On Thursday, it was time for me to head back to Tokyo and the Ginza district. The return went off without a hitch, Fuji-San as beautiful as on my way to Kyoto. As we neared Tokyo, I noticed that a lot of cherry trees were blooming – many more than I had seen only five days earlier on my way down.
Despite the guilt of not fully using my half day in Tokyo for touristy things, I decided to rent a laptop at the hotel so I could transfer the three hundred photos I had taken to a flash drive and upload them to WordPress. I had grand plans of getting them all into blog posts, but it actually took a substantial amount of time just to transfer them. Hence why I am even farther behind posting pictures than I am even with writing.
The next day, Friday, I flew out to Korea in the late afternoon. This meant that I had the morning to get some last things accomplished before I left. I wanted to go to the post office to mail home some souvenirs and items I just don’t want to carry for the next two months. I figured I’d have plenty of time to mail the package and check out Ueno Park’s cherry blossoms before checking out. Well, whenever I make that assumption, it’s just begging for something to go wrong.
I set out to walk what looked, on the hotel map, to be about six blocks laid out in a grid format. It wasn’t. Well, it may have been six blocks, but it wasn’t a grid, and I got fairly lost. However, I finally came across the post office, only to find out that they didn’t take credit cards and didn’t have an ATM. That threw a bit of a wrench into actually mailing the package!
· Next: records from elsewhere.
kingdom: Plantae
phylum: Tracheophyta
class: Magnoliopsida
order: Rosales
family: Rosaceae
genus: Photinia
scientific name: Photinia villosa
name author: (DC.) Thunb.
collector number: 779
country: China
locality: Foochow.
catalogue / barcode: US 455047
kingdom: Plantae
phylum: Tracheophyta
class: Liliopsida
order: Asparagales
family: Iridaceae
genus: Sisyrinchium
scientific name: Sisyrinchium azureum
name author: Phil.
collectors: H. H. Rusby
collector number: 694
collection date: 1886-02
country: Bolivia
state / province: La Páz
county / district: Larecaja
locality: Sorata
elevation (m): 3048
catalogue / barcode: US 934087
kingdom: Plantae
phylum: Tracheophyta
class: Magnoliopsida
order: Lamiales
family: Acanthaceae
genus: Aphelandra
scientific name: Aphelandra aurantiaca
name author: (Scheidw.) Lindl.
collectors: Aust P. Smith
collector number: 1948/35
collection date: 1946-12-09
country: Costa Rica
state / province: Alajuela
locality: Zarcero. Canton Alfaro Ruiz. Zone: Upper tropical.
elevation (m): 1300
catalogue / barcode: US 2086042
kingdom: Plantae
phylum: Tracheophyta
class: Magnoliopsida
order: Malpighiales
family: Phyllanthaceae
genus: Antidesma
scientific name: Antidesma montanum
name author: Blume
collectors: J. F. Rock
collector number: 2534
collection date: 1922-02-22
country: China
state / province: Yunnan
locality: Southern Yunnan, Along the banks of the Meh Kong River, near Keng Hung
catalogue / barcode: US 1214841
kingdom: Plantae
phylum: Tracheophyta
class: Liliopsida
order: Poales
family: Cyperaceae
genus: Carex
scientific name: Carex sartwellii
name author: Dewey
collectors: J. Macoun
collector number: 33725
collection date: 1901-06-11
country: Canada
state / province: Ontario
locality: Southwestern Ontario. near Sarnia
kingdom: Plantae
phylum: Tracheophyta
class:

I headed out of the post office, determined to find an ATM, sure I was going to miss seeing the cherry blossoms, and wondering frustratedly why everything has to be so hard when you don’t speak the language. Not being able to communicate means that some things we take for granted are next to impossible. I’m gaining more and more sympathy for toddlers!
I found a convenience store but it didn’t take my card. I headed to a big pedestrian overpass, hoping to get my bearings. I got there and realized I was only a couple of blocks from my hotel – that windy road I had taken meant I had pretty much gone in a circle! I popped into the hotel to ask directions to an ATM, and also got directions to a closer post office. Of course, the post office didn’t open till ten, but by the time I got there, I only had a few minutes left to wait. My 20 minute errand was taking 4 times as long as anticipated.
Once in the post office, the nice lady at the counter pointed out to me that the envelope the hotel had given me was the equivalent of priority mail, and too expensive. She helped me repackage my parcel, even running back to grab a handful of candy to throw in. She either wanted me to join in an international candy smuggling operation or was trying to be welcoming to the poor American!
Finally done, I raced off to Ueno. And when I got there, what had been an avenue lined by bare branches less than a week earlier was now crowded with people and surrounded by trees loaded with pale pink fluff. It was glorious – it looked like it had snowed on the trees – and I felt very lucky to have seen it. I wandered down the avenue with the masses of people enjoying the blossoms. I can only imagine how crowded it would be when the actual cherry blossom festival started the following day!